▶ [Requirement]: Could you transcribe the records below exactly, leaving out every picture?
*-*-*
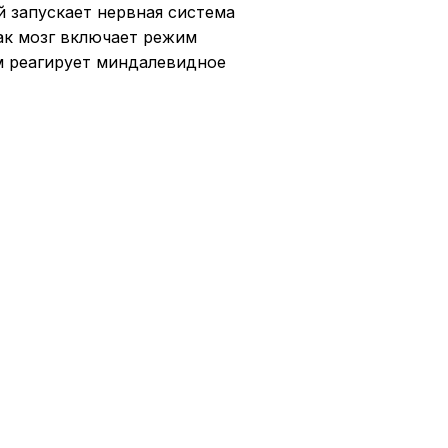
 запускает нервная система
ак мозг включает режим
м реагирует миндалевидное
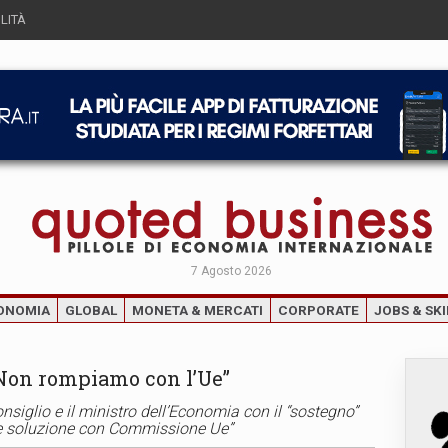
LITÀ
7 Agosto 2026
ONOMIA
GLOBAL
MONETA & MERCATI
CORPORATE
JOBS & SKI
 “Non rompiamo con l’Ue”
Consiglio e il ministro dell’Economia con il “sostegno”
vare soluzione con Commissione Ue”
*-*-*
▶ [Solution]:
 запускает нервная система
ак мозг включает режим
м реагирует миндалевидное
LITÀ
7 Agosto 2026
ONOMIA
GLOBAL
MONETA & MERCATI
CORPORATE
JOBS & SKI
 “Non rompiamo con l’Ue”
Consiglio e il ministro dell’Economia con il “sostegno”
vare soluzione con Commissione Ue”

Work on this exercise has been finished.